A travers ses méandres sinueux, l'esprit se prépare à la découverte qui surgira brusquement d'une faille, comme de la déchirure d'un rideau, zébrure inondée de soleil de sa façade au sortir de la falaise rocheuse, haute et étroite, passage de l'ombre à la lumière. Des apparitions étonnantes jalonnent le parcours initiatique, telle cette statue-stèle de Dushara aux yeux rectangulaires, ces niches aux personnages mystérieux, ou ce chamelier tronqué précédant ses deux chameaux reconnaissables aux extrémités des pattes et aux flancs rebondis.
------
■ OBJECTIF DE L'EXERCICE:
Répondez aux questions suivantes à partir de l'extrait de page ci-dessus.
(a) Quels deux adjectifs qualifient la falaise rocheuse ?
(b) Quel nom porte la statue-stèle citée ?
(c) À quoi reconnaît-on les deux chameaux du chamelier ?

■ DOCUMENTS SOURCES:
------
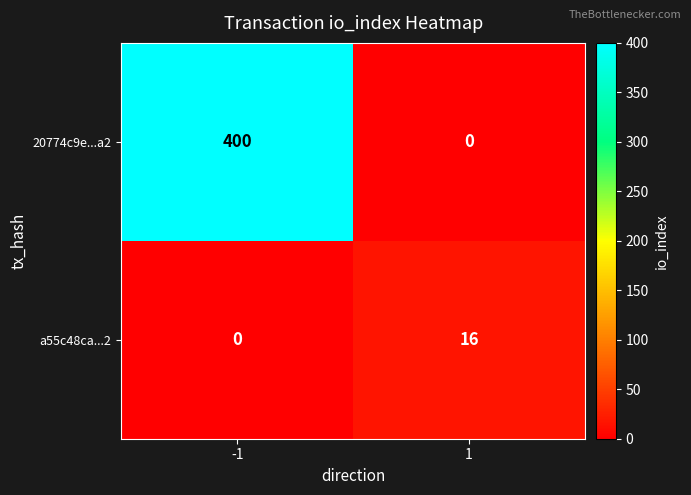

Reading left to right, extract all data points from this chart.

20774c9e...a2: 400	0
a55c48ca...2: 0	16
------
■ CORRIGÉ DE L'EXERCICE:
(a) La falaise rocheuse est haute et étroite.
(b) Il s'agit de la statue-stèle de Dushara.
(c) On reconnaît les deux chameaux aux extrémités des pattes et aux flancs rebondis.